I've had mixed emotions about Black History Month for a long time. While I love that it's an annual celebration of black culture and history, I hate the idea that the February observance is the only time some people feel that it's appropriate to recognize the contributions of black Americans.
But when I hear talk of doing away with the observance, I realize just how much I value those 28 days of February.
Last December, Academy Award-winning actor Morgan Freeman called the notion of Black History Month "ridiculous" during an interview on "60 Minutes." "I don't want a Black History Month. Black history is American history," Freeman said. "You're going to limit my history to 28 days?"
Others began to chime in, arguing that black history should not be limited to one month, especially the shortest month of the year.
It would be great if the historic contributions of blacks, women and other minority groups were taught with equal weight right alongside that of folks who look the most like the founding fathers.
But let's be real. The largely monochromatic version of U.S. history is what most of us learned and what is continuing to be taught. Add a chronic case of cultural amnesia to the mix and it's clear to me why an observance like Black History Month is important.
Times have changed in the nine decades since the "Negro History Week" observance founded by black historian Carter G. Woodson in 1926. Black history wasn't even a serious area of study in Woodson's day, but he dedicated his life to the cause of making "the world see the Negro as a participant rather than a lay figure in history."
In February 1976, President Gerald Ford officially expanded it to month-long celebration.
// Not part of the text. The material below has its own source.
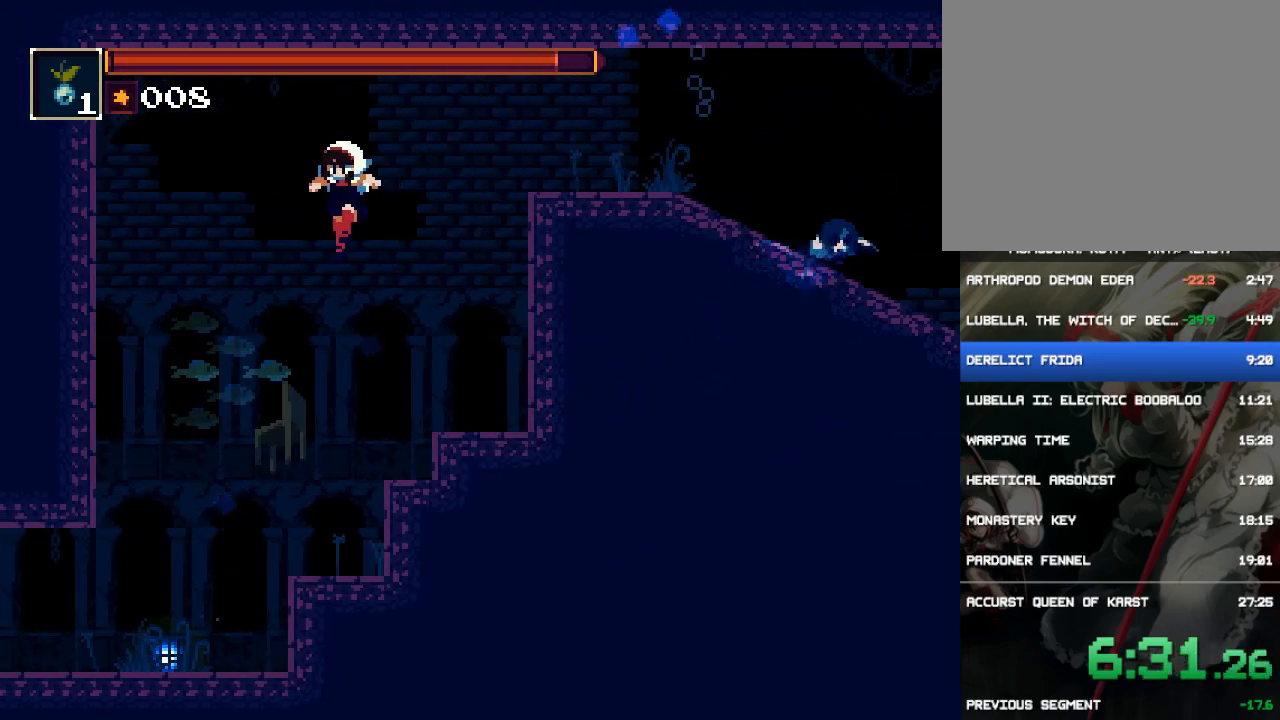
{"buttons": ["DPAD_LEFT"], "events": []}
Black History Month (and the Martin Luther King holiday two weeks before) is the starting point, not the finish line.
It puts the black experience front and center, with an expanded presence on publishing lists, television lineups and other media outlets.
This annual focus prevents the dominant culture from whitewashing our contributions and stereotyping minority communities.
Educators must keep looking beyond the issues of slavery and the civil rights movement of the 1960s, and teach young people of all races that there's more to the story of blacks in America than the stereotypes shown so often in the major media.
If it takes a special month of focus on black history to make those things a reality, then sorry, Morgan Freeman, but I'm going to continue to join the celebration.